Ou seja existe um risco elevado para o colectivo (comunidade) caso o individual (cidadão) não cumpra o seu dever e apenas pense no seu direito de opção e no limite, de resistência. E o dever está espelhado em obrigações simples, sem custo directo para os cidadãos e que já se demonstraram como eficazes na proteção dos mais vulneráveis. Medidas como
– a testagem intensa,
– limitação dos contactos sociais,
– medidas de prevenção como a máscara em determinados ambientes,
– vacinação de toda a população passível de ser vacinada (dado que está cientificamente provada a sua eficácia e segurança).
Ou seja, temos o dever, temos as medidas e temos as consequências (positivas se implementarmos as medidas e muito negativas se as recusarmos). Se queremos continuar a ser cidadãos, almejando o bem comum, não nos podemos excluir dos deveres de restringir ao máximo a transmissão do vírus. Portanto a recusa negacionista de ser administrada a vacina a toda a população passível de ser vacinada, não pode ser admitida. Cientificamente não existem argumentos, pelo que os parcos argumentos apresentados apenas se focam no direito que cada um tem de fazer o que pretender com o seu corpo. Mas os 2 bens jurídicos em avaliação (bem comum e bem individual) não são idênticos, pois o bem colectivo jurídico “vida” (não do próprio, mas de todos os outros que podem ser infectados pelo próprio que não está vacinado) é mais valioso que o bem individual “direito a fazer do meu corpo o que quiser”. A saúde pública e respeito pela vida são os bens comuns maiores na hierarquia dos direitos humanos.

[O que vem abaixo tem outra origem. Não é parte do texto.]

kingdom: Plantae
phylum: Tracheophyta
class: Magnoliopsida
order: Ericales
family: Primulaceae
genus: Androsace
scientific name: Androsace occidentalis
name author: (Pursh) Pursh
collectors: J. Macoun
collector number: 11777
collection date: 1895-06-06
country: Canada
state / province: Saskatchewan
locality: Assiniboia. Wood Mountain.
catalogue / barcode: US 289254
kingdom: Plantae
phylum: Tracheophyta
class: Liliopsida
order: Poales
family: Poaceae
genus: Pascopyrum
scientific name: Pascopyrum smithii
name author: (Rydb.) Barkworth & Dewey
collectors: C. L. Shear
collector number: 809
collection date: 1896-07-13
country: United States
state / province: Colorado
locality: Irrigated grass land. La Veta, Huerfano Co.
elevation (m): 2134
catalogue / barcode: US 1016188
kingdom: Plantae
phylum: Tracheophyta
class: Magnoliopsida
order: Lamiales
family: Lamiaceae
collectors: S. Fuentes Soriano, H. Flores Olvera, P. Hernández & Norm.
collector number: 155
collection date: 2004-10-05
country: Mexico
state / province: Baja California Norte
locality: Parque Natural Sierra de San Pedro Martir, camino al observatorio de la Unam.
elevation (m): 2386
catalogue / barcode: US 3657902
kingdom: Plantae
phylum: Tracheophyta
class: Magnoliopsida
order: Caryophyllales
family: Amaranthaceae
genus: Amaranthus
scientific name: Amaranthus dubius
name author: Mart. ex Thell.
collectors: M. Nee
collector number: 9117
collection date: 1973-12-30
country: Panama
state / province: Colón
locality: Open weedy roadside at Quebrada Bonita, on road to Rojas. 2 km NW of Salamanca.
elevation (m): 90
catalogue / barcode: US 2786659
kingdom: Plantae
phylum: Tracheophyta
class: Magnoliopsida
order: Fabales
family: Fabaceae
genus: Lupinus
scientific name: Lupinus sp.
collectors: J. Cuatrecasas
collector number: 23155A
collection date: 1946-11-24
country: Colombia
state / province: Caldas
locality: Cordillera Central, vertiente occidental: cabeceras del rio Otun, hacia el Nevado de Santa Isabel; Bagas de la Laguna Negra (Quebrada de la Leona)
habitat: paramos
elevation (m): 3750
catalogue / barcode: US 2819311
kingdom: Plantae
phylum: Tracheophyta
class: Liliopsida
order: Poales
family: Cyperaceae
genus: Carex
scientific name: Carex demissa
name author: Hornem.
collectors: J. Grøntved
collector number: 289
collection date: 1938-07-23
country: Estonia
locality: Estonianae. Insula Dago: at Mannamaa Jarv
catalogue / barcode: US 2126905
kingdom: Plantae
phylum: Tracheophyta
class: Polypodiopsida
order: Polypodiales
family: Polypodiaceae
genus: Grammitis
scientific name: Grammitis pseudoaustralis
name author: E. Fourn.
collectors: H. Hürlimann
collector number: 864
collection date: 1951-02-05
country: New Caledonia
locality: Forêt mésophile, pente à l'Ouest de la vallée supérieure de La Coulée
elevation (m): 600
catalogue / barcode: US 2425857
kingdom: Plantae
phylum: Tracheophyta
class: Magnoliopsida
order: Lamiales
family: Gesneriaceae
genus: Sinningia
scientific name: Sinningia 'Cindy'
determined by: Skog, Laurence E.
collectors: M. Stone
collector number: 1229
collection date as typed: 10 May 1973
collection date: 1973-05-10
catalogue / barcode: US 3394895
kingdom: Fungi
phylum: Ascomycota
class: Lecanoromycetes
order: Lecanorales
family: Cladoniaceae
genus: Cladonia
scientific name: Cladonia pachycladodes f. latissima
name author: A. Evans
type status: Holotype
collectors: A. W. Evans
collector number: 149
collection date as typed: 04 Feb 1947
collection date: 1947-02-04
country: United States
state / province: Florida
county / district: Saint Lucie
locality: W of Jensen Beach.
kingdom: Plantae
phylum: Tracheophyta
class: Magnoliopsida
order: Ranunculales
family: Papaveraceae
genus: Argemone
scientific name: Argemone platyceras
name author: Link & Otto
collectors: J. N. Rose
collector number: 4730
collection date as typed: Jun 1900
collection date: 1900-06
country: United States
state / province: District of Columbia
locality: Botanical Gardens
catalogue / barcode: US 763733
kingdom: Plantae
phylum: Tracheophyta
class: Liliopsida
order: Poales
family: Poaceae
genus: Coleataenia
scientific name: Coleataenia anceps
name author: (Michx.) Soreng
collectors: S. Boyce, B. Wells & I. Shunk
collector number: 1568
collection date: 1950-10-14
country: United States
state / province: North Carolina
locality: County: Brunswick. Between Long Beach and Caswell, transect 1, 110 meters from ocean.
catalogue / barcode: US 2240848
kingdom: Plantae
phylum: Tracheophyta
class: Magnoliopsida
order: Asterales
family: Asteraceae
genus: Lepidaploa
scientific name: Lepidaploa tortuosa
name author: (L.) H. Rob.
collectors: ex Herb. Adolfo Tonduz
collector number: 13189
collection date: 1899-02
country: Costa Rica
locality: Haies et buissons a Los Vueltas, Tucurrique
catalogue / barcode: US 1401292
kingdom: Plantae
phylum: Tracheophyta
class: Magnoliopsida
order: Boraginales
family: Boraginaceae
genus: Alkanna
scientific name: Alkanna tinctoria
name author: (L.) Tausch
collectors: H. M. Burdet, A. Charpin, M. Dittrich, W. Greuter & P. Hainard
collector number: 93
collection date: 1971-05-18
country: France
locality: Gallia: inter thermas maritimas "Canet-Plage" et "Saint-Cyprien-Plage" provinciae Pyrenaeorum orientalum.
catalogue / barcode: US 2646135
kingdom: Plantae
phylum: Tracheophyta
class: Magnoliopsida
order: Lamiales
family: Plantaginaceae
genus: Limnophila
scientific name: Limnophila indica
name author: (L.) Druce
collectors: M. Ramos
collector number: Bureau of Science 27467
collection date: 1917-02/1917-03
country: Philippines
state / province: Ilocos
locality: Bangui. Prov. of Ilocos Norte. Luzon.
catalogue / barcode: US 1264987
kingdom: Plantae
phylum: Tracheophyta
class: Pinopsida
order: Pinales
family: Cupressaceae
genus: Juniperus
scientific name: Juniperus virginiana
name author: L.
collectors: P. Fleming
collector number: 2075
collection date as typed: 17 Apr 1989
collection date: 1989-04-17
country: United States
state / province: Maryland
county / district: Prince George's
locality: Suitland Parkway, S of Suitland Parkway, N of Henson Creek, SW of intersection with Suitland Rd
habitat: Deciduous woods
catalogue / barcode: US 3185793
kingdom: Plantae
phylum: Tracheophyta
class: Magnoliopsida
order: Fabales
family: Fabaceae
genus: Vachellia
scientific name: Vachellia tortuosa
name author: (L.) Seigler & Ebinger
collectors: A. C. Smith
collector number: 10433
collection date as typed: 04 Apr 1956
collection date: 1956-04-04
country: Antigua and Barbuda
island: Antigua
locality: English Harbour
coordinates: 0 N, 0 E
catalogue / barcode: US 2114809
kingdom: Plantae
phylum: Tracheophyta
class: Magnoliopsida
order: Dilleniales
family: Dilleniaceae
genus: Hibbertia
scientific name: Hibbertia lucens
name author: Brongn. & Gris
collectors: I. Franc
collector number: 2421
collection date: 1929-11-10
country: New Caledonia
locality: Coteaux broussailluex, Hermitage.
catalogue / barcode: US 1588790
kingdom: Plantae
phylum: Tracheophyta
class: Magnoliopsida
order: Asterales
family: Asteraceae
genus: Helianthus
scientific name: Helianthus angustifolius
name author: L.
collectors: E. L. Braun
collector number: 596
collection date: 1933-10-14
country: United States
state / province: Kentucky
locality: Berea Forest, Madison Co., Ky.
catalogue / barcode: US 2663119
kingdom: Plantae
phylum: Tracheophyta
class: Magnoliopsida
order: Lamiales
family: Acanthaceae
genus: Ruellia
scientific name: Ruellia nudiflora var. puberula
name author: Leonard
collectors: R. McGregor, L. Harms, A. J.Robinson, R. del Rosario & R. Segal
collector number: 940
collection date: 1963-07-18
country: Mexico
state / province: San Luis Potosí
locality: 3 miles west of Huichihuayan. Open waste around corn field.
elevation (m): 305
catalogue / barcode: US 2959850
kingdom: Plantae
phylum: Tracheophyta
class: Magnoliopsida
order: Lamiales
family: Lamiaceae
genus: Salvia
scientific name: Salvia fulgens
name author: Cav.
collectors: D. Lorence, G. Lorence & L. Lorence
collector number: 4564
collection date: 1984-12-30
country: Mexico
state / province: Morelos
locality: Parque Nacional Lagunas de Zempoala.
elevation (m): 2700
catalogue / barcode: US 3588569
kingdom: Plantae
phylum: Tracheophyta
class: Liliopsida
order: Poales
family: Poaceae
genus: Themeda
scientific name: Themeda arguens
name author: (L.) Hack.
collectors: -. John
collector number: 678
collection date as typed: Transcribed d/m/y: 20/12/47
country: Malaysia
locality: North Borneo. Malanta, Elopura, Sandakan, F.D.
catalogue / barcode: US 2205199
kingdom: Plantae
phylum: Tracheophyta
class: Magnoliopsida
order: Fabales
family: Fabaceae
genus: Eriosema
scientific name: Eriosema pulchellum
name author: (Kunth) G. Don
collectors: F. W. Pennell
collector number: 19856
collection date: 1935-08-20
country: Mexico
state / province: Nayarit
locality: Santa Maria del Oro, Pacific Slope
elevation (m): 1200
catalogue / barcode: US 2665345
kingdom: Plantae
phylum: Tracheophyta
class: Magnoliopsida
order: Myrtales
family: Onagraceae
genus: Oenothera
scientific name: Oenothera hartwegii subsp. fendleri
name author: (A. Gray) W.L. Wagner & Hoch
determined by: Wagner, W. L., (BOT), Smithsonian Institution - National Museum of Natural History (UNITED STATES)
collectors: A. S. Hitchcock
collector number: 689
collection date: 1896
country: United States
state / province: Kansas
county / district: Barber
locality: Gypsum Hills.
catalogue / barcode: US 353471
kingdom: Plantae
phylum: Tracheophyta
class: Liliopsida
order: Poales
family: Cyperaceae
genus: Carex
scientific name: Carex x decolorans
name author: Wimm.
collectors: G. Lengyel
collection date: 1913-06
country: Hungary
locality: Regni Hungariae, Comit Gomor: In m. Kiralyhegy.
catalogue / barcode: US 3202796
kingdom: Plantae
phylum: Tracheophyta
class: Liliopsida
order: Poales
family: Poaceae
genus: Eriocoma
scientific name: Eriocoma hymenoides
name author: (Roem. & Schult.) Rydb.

Portanto ou se torna o esquema de vacinação obrigatória, ou se limita a possibilidade de quem não quer ser vacinado disseminar a pandemia. Sou apologista da vacinação obrigatória, mas aceito que exista quem não o defenda por violação de direitos constitucionais (ou seja questões formais e não materiais). Nestes casos, o Estado (que é composto pelos cidadãos), tem de encontrar as medidas proporcionais que defendam o bem comum (vida e evitar todas as outras conqeuências) sem menosprezar o bem individual (direito a não ser vacinado). Portanto tem de:
– “confinar selectivamente” os não vacinados (que não podem aceder a determinados espaços onde o risco de transmissão é elevado: como espaços comerciais, de lazer ou todos os outros de concentração de pessoas elevado),
– tem de obrigar aqueles que voluntariamente não querem ser vacinados, a suportar os seus custos de tratamento médico e hospitalar caso sejam infectados (pois porque deveremos pagar todos nós um custo no SNS por uma opção individual?),
– obrigar a suportar os custos de trabalho remoto a que tem de ficar obrigado (pois não faz sentido colocar em risco os colegas de trabalho apenas porque não quer ser vacinado)
– obrigar a suportar individualmente os seus custos salariais caso seja infectado e tenha de ficar isolado,
– e respeitar as consequências de todas as outras medidas que possam limitar o risco de transmissão deste vírus que ninguém quer, assumindo a sua posição.
Finalmente, escusam de referir que se trata de discriminação negativa em relação a determinadas opções individuais; não, trata-se apenas de educação e cultura democrática com o objectivo de salvaguardar o bem comum dos cidadãos. Ou seja senso comum; mas sabemos que o senso, por vezes, não é tão comum assim!